RC strangle positions are structurally neutral / high-volatility (long premium, OTM); the modeled P&L assumes European-style exercise at expiration and ignores early assignment, transaction costs, dividends paid before expiry on the stock leg (when present), and the bid-ask spread on the listed chain. RC positions also carry Real Estate sector concentration risk; news flow inside the sector (peer earnings, regulatory shifts, supply-chain headlines) can move RC alongside the broader basket even when RC-specific fundamentals are unchanged. Always rebuild the position from current RC chain quotes before placing a trade.

Frequently asked questions

What is a strangle on RC?
A strangle on RC is the strangle strategy applied to RC (stock). The strategy is structurally neutral / high-volatility (long premium, OTM): A long strangle buys an OTM call and an OTM put at offset strikes, cheaper than a straddle but requiring a larger underlying move to profit since both wings start out-of-the-money. With RC stock trading near $1.75, the strikes shown on this page are snapped to the nearest listed RC chain strike and the premiums come straight from the end-of-day bid/ask midpoint.
How are RC strangle max profit and max loss calculated?
Upside max profit is unbounded; downside max profit is bounded at the put strike minus the combined debit (reached at zero). Max loss equals the combined debit times 100 (reached anywhere between the two OTM strikes). Two breakevens at call-strike plus debit and put-strike minus debit. For the RC strangle priced from the end-of-day chain at a 30-day expiry (ATM IV 103.40%), the computed maximum profit is unbounded per contract and the computed maximum loss is unbounded per contract. Live intraday quotes will differ as the chain moves through the trading session.
What is the breakeven for a RC strangle?
The breakeven for the RC strangle priced on this page is no defined breakeven on the modeled curve at expiration, derived from end-of-day chain premiums. Breakeven is the underlying price at which the strategy's P&L crosses zero ignoring transaction costs and assignment risk. The current RC market-implied 1-standard-deviation expected move is approximately 29.64%; if the move sits well outside the breakeven distance, the structure's risk-reward becomes correspondingly tighter.

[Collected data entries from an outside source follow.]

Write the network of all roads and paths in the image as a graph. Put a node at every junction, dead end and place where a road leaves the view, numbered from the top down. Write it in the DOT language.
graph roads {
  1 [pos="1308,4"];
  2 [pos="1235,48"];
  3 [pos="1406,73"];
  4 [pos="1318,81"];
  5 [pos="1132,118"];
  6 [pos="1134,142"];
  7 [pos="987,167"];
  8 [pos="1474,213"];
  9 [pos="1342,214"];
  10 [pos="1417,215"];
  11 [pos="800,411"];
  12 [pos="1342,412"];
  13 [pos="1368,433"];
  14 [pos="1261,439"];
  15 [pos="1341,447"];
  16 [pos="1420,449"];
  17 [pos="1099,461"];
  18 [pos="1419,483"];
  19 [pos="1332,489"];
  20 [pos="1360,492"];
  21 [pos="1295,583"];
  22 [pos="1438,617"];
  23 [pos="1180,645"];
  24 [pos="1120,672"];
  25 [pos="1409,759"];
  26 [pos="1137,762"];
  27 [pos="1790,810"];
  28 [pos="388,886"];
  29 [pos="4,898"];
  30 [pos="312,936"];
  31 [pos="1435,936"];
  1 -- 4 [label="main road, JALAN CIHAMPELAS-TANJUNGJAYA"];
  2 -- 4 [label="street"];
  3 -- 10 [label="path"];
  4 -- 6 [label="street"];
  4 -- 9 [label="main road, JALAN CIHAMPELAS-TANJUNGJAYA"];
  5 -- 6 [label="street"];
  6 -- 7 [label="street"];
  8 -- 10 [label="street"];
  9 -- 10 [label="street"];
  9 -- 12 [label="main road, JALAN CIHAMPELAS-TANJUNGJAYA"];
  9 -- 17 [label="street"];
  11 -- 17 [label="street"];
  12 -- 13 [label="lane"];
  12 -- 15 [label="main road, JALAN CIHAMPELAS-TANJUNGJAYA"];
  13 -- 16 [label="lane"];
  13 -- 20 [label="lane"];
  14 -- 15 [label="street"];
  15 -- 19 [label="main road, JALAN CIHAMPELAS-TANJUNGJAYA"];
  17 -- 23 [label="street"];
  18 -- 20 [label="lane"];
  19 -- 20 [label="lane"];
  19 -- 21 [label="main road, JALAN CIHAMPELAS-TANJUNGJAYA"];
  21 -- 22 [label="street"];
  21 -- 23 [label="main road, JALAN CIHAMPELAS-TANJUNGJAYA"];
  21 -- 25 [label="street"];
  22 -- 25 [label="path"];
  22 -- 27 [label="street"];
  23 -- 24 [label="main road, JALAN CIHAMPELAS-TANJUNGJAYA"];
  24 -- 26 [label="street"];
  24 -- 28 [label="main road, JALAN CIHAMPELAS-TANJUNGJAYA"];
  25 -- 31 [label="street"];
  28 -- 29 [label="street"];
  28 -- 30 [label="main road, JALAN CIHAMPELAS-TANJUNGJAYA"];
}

When should you consider a strangle on RC?
Strangles on RC are the cheaper cousin of the straddle - traders use them when they want a large directional move but are willing to give up the inner-strike sensitivity in exchange for a lower up-front debit on the RC chain.
How does current RC implied volatility affect this strangle?
RC ATM IV is at 103.40% with IV rank near 18.78%, which is on the low end of its 1-year range. Premium-buying structures (long call, long put, debit spreads) are relatively cheap in this regime; premium-selling structures collect less credit per unit risk.